Private J. J. Hindle. East Lancashire Regiment. Killed January 4, 1945. Age 18.
Eighteen.
At that age most people today are only beginning to imagine their future. Yet here, beneath the trees and open sky of Europe, rests a young man who never had the chance to live the life waiting for him beyond the war.
The grave itself is simple and dignified,, carefully tended grass, flowers planted at its base, sunlight filtering through the trees overhead. There is no attempt at grandeur. The power comes from the restraint.
January 1945 was still a brutal time in Europe. The Battle of the Bulge had only recently ended, and fighting across the Ardennes region remained savage even though the war’s conclusion was finally coming into view. Young men like Hindle were still dying in the closing months of the conflict.
At the bottom of the stone, his family left a simple inscription:
“He died for freedom and the country he loved.”
Standing there, it was impossible not to think about how many futures disappeared in these fields and forests.
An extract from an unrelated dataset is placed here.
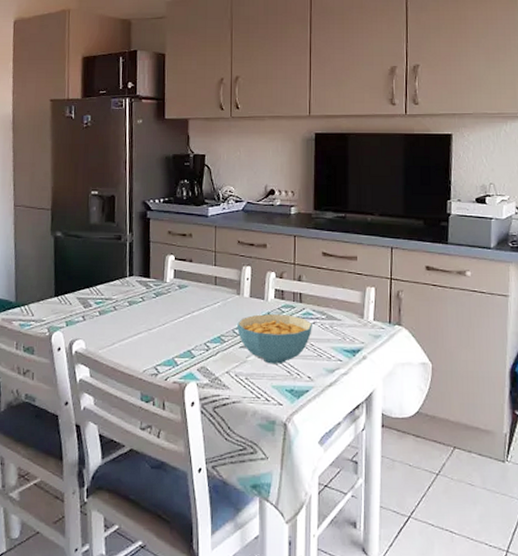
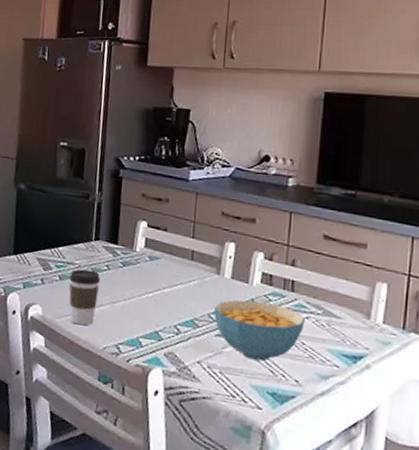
coffee cup: none [108,303,137,353] -> present [69,269,101,326]

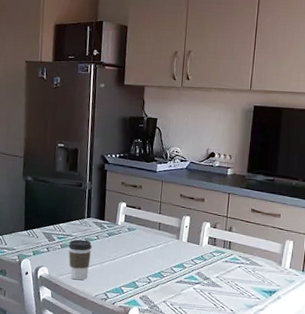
cereal bowl: present [214,299,305,361] -> none [175,256,238,298]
One young man from Lancashire, buried far from home, now cared for with extraordinary devotion by people generations removed from the war itself.
Places like this do not glorify war. They humanize it. What a price was paid for freedom. We owe these war dead our gratitude.
Toward the end of the day with Evelyn, we stopped at Chocolatier Defroidmont (www.chocolatier-defroidmont.be/), a warm timbered shop tucked into the countryside, where the scent of cocoa, honey, roasted nuts, and fruit preserves hangs in the air the moment you walk inside. Wooden beams, rough stone, baskets, jars of local honey, and shelves lined with handmade chocolates made the place feel less like a store and more like an old farm kitchen that slowly evolved into a chocolatier.






Outside, the large cocoa pod painted across the building announces the place proudly, but inside everything becomes quieter and more intimate. There were coffee cups on wooden tables, trays of chocolate disks waiting to become pralines, rows of preserves and regional products, and visitors lingering far longer than they intended. We ordered coffee which came with pralines. Some local patrons arrived by horse.
Belgium’s chocolate tradition is often associated with the grand names in Brussels or Bruges, but places like this remind you that much of the country’s culinary identity still lives in small villages and family workshops. Here in the Ardennes, chocolate feels tied to the landscape itself: forests, farms, rivers, and long winters that seem made for coffee and something rich beside it.
By evening it was finally time to slow down. After a day spent moving through battlefields, cemeteries, memorials, and villages still marked by the history of the Ardennes, we returned to the Baines hotel and enjoyed the spa, and then headed out to dinner.
Dinner in Spa felt perfectly in character with the town itself — relaxed, unhurried, and quietly elegant. At La Table de Spa (www.latabledespa.be/), even the sign at the entrance seemed to capture the spirit of the place:
“It is certainly necessary not to waste time, but it is even more necessary to know how to take it.”


After a long day moving through the Ardennes — cemeteries, memorials, wartime museums, river towns, chocolate shops, and winding forest roads — that idea landed differently. Belgium, especially this part of it, seems to understand something about pacing life that Americans often forget.
Dinner itself was beautifully done without being pretentious. A lacquered salmon dish arrived over arugula with roasted tomatoes and a light sauce, simple ingredients treated carefully and presented with restraint rather than excess. The mineral water, appropriately enough in Spa, came from the local springs whose name traveled the world.
Outside, the town had settled into evening. Inside, conversation slowed, glasses clinked softly, and nobody seemed eager to rush the night along. After the weight of the day’s history, there was something restorative about ending it not at another monument or museum, but at a table — warm light, good food, and the quiet comfort of simply being present in the moment.